- Directed by: Edwin S. Porter
- Produced by: Edison Manufacturing Company
- Distributed by: Edison Manufacturing Company
- Release date: 28 February 1900;
- Running time: 1 minute
- Country: United States
- Language: silent

= The Magician (1900 film) =

The Magician is a 1900 American silent trick film produced by Thomas A. Edison's Edison Manufacturing Company. According to the Edison film catalog, the film originally was sold to theaters for $9.00. This film exemplifies the strong links between early film and magic; the 1900 Edison film catalog alone contained several trick films, including Ching Ling Foo Outdone, The Clown and the Alchemist, Congress of Nations and Hooligan Assists the Magician.

== Plot ==

The Magician (1900)

The film takes place in an interior space, possibly a parlor.

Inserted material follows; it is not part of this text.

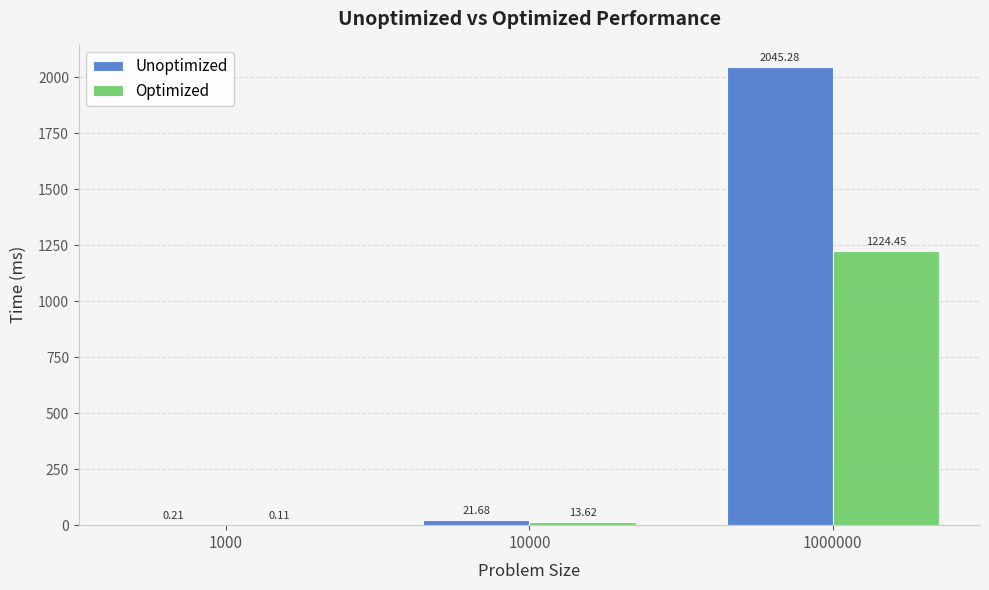

At which category is the sum across all series the highest?

1000000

The magician enters from screen right, walks to the center of the frame and bows. He takes off his glove and throws it into the air (where it disappears) and does the same trick with his hat and coat. He pulls out a white handkerchief and holds it in front of his legs. When he removes the handkerchief, his pants have changed to knickers. In his final trick, the magician gestures and a table piled with streamers appears. The magician picks up the pile, shakes it, and three geese fly out toward the camera.